En disant ces mots, le Canadien se couchait à plat ventre et s’arrangeait de manière à cacher sa tête entre des pierres qui garnissaient comme des créneaux le sommet de la pyramide, sans perdre de vue toutefois les quatre cavaliers. On commençait à entendre le bruit des pas de leurs chevaux au milieu du silence de la plaine.

Le vieux chasseur les vit faire halte un instant et se consulter : mais leur voix n’arrivait pas jusqu’à lui.

« Pourquoi ce retard, Diaz ? disait le duc de l’Armada à son confident, et non sans quelque impatience ; le temps presse, et nous en avons déjà trop perdu.

— La prudence exige que nous n’avancions pas ainsi sans reconnaître d’abord les lieux.

— Ne sont-ils pas conformes à la description que nous en a donnée Cuchillo ?

— C’est vrai, mais le coquin doit être caché quelque part par ici, puisque nous avons encore retrouvé tout à l’heure ses traces dans la direction de ce rocher ; il peut n’être pas seul, et nous avons tout à craindre de lui. »

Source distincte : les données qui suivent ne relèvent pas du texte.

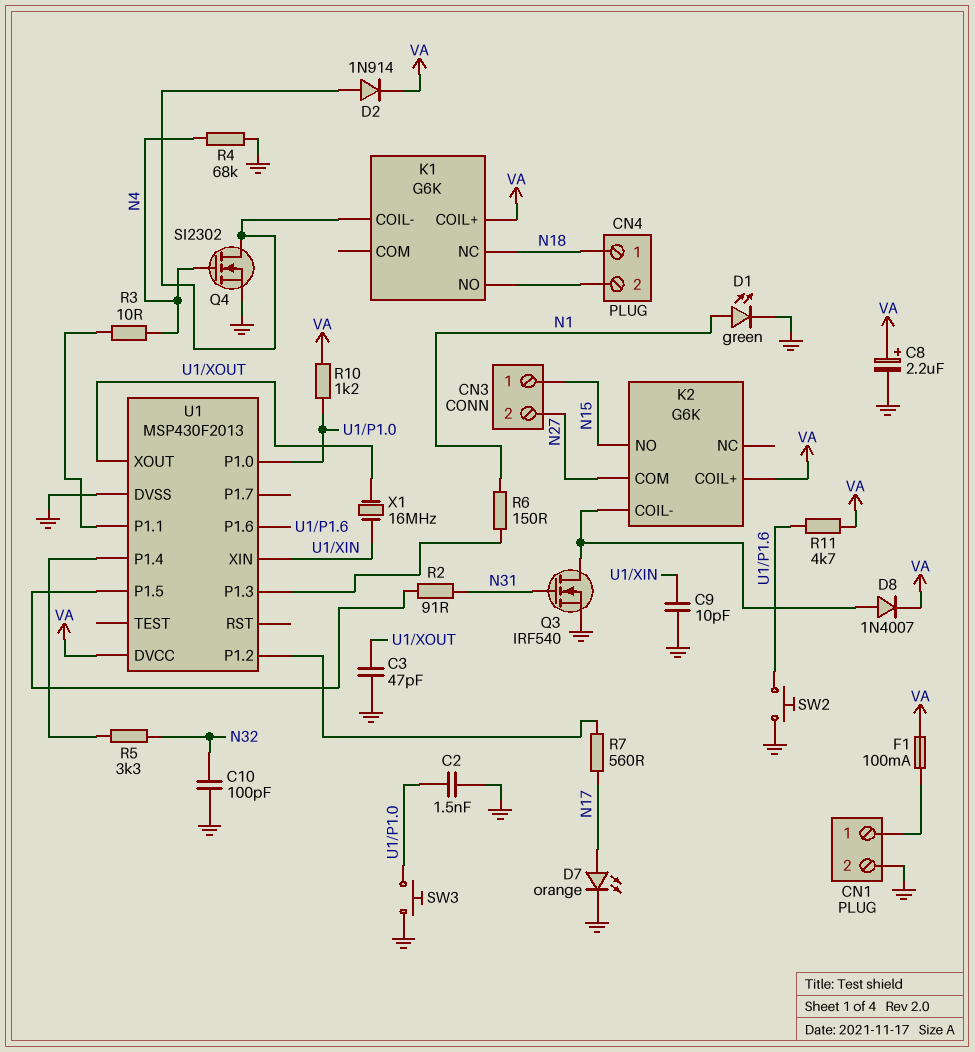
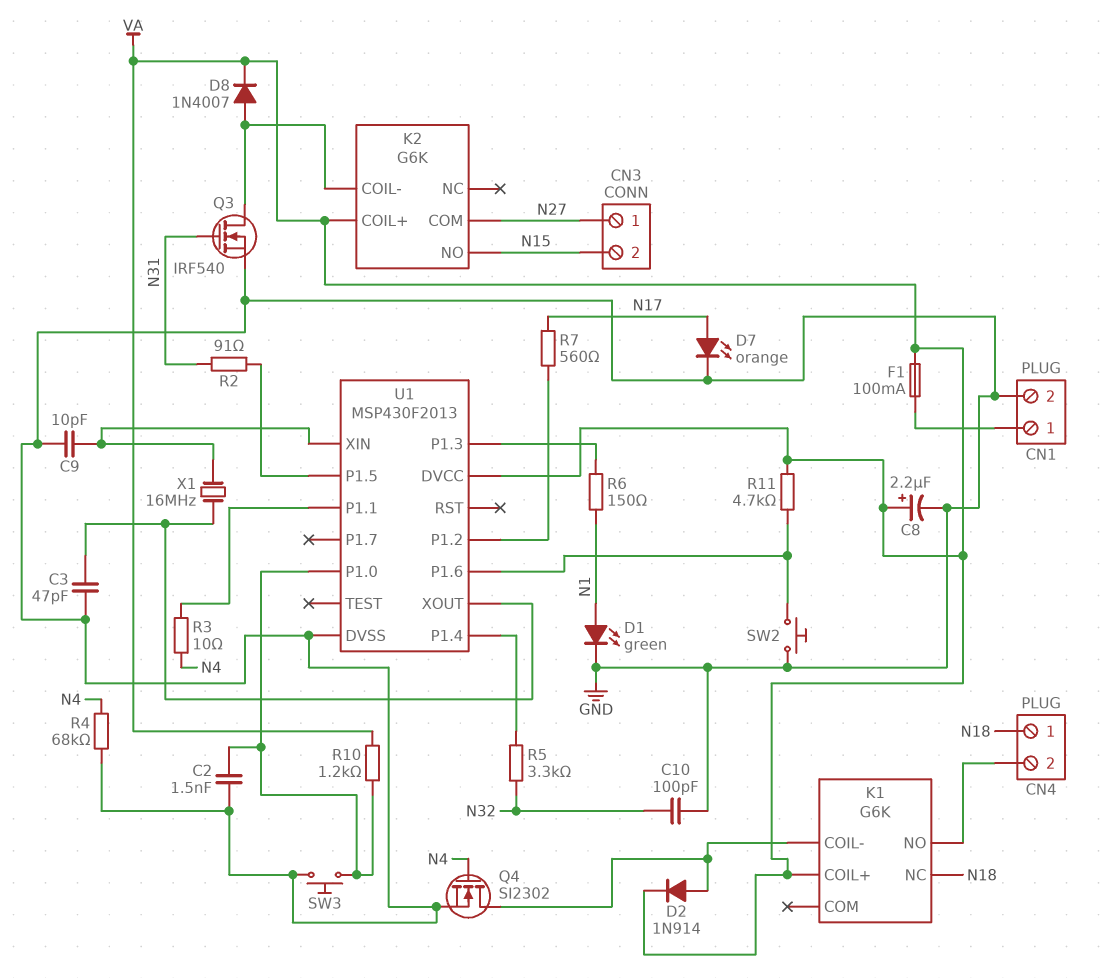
CN3 pin 1: N15 -> N27
CN3 pin 2: N27 -> N15

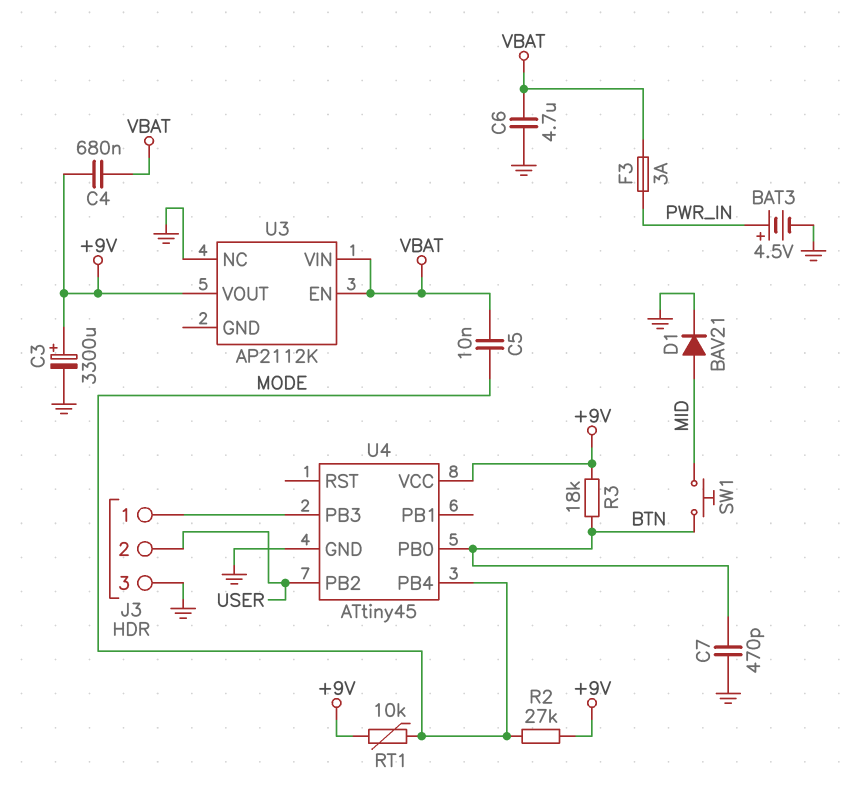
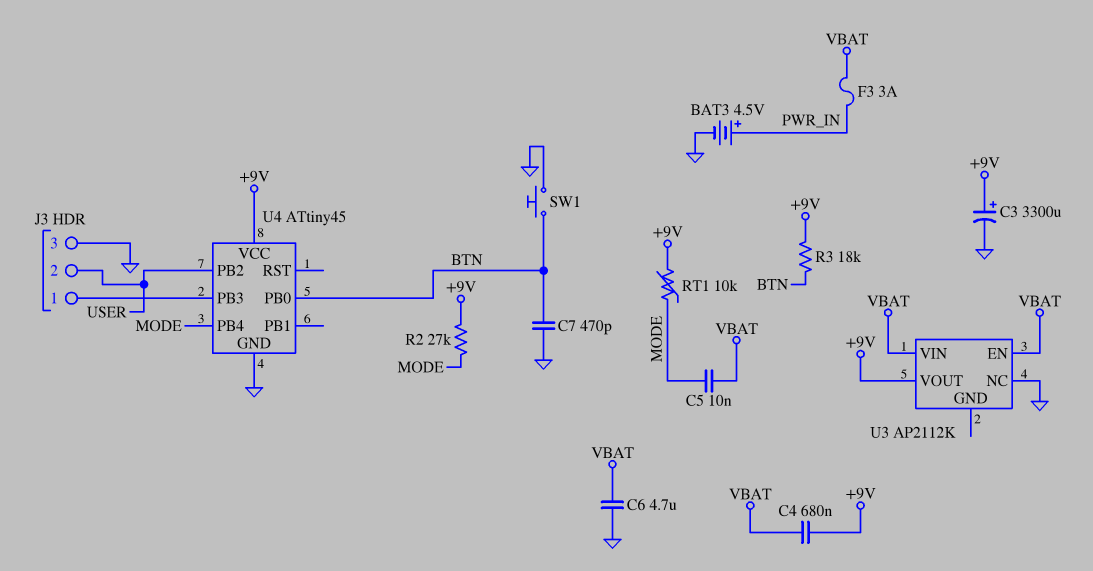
D1: diode BAV21 (A MID, K GND) -> none
SW1: button (BTN, MID) -> button (BTN, GND)

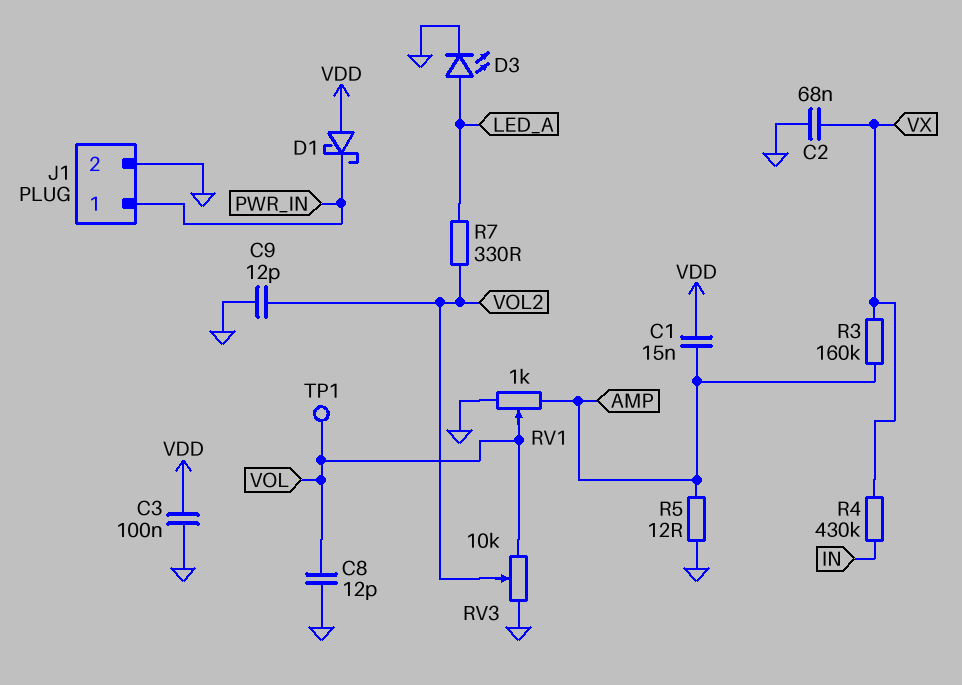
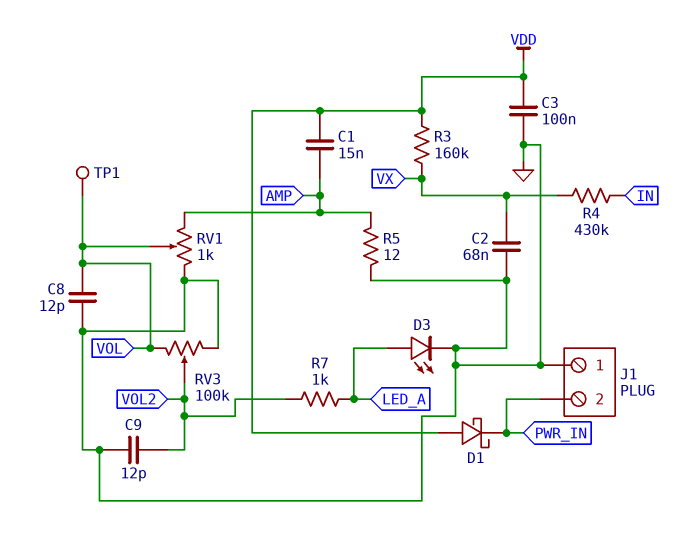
J1 pin 1: PWR_IN -> GND
J1 pin 2: GND -> PWR_IN
R3: 160k (AMP, VX) -> 160k (VDD, VX)
R7: 330 (LED_A, VOL2) -> 1k (LED_A, VOL2)
RV3: 10k (GND, VOL, wiper VOL2) -> 100k (GND, VOL, wiper VOL2)

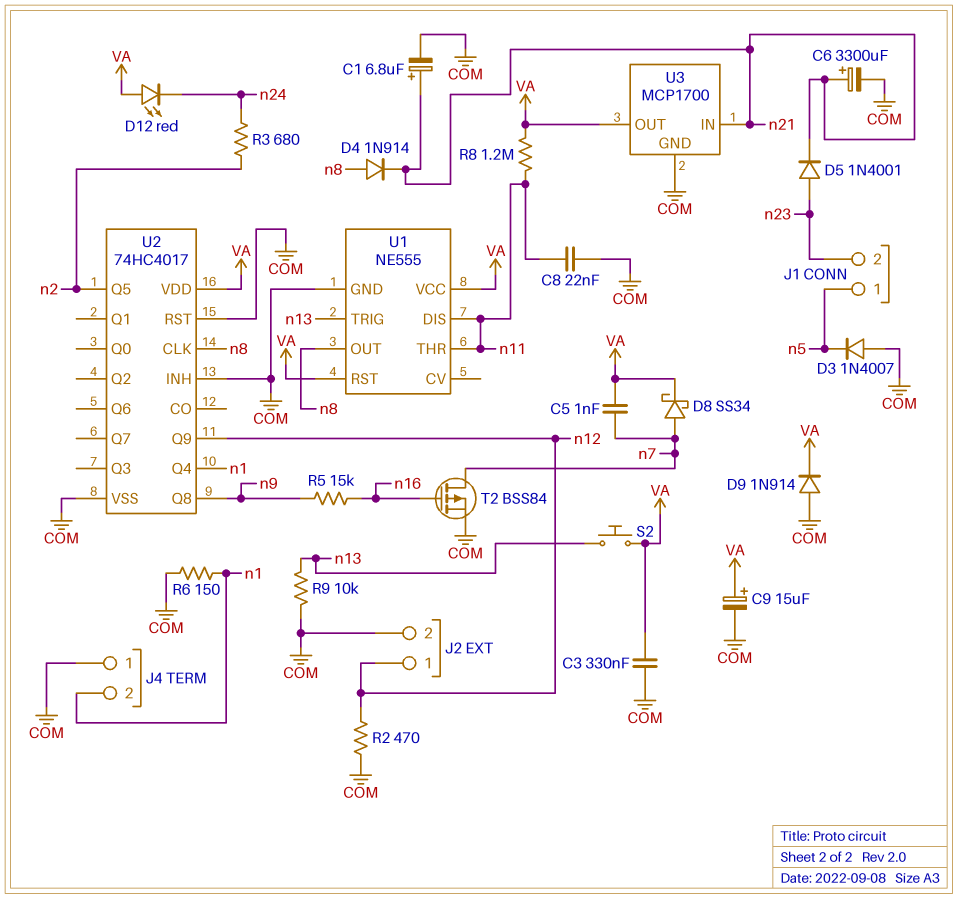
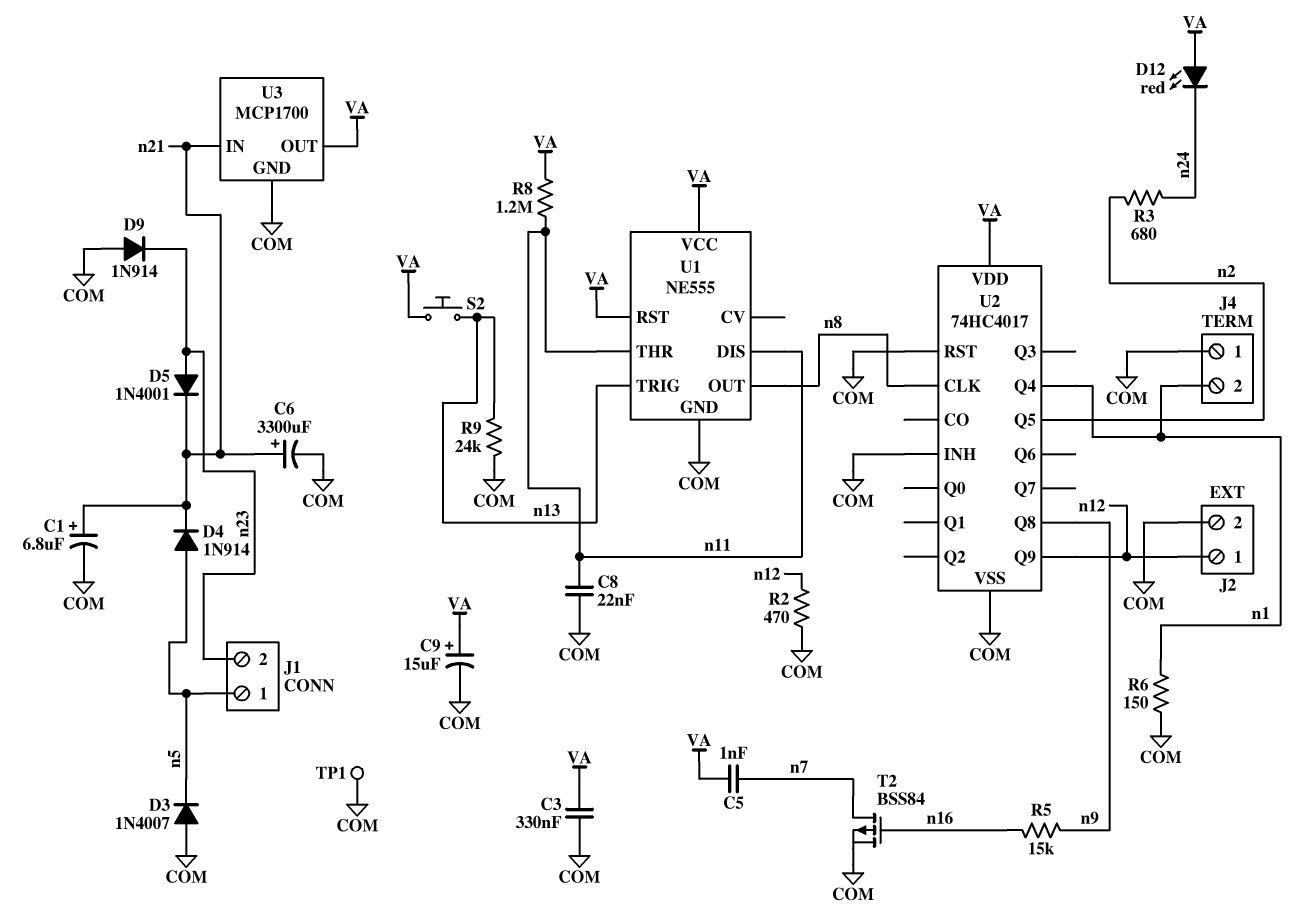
D4: diode 1N914 (A n8, K n21) -> diode 1N914 (A n5, K n21)
D8: schottky SS34 (A n7, K VA) -> none
D9: diode 1N914 (A COM, K VA) -> diode 1N914 (A COM, K n23)
R9: 10k (COM, n13) -> 24k (COM, n13)
TP1: none -> test point (COM)

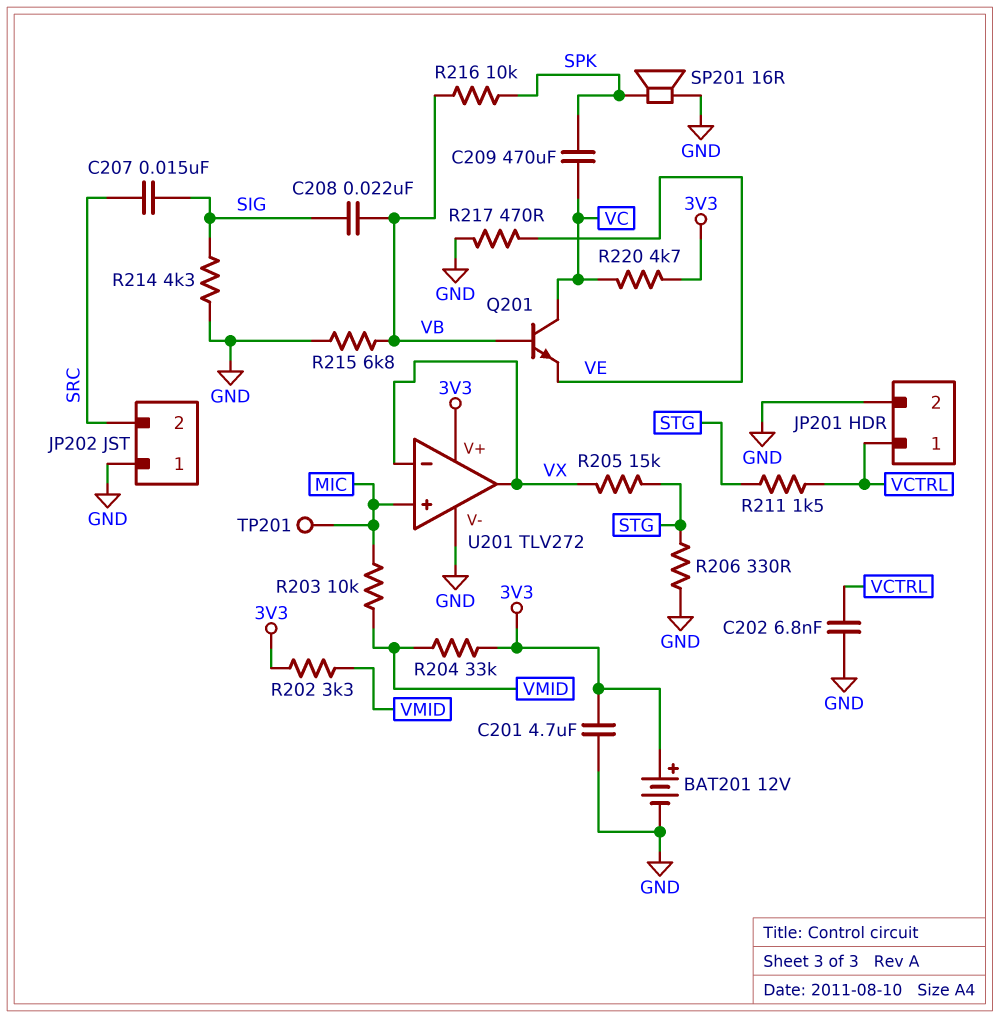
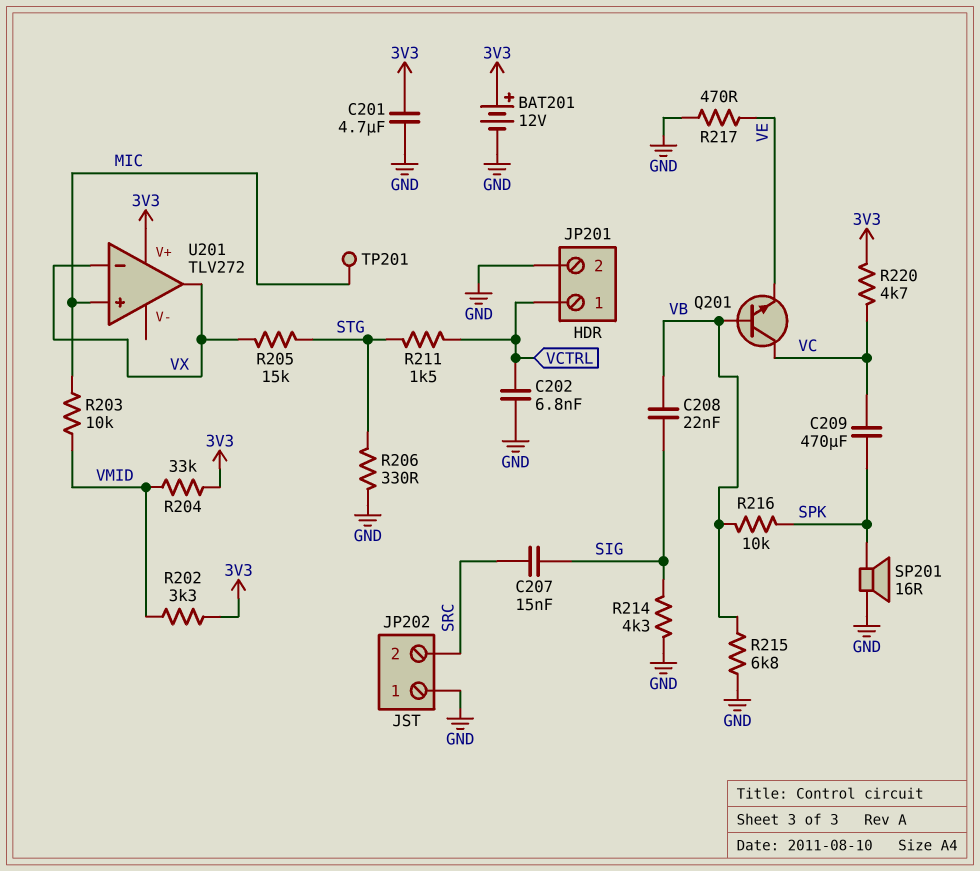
U201 pin V-: GND -> none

Don Estévan fît un signe de dédain.

« Diaz ne se trompe pas, à mon avis, dit Baraja : personne ne m’ôterait de l’idée que j’ai vu comme l’ombre d’un homme sur le sommet de ce rocher.

— Toutes les offrandes déposées par les Indiens à l’entrée de ces défilés, ajouta Oroche, prouvent que cet endroit est fréquenté par eux ; la solitude n’est peut-être pas aussi complète qu’elle le paraît. Les Indiens sont plus à craindre que Cuchillo, et la vie du seigneur don Estévan est celle qu’on doit le moins exposer. »

Don Estévan se rendit à ces raisons, et Oroche désigné pour aller explorer les lieux, mit pied à terre et se détacha du groupe.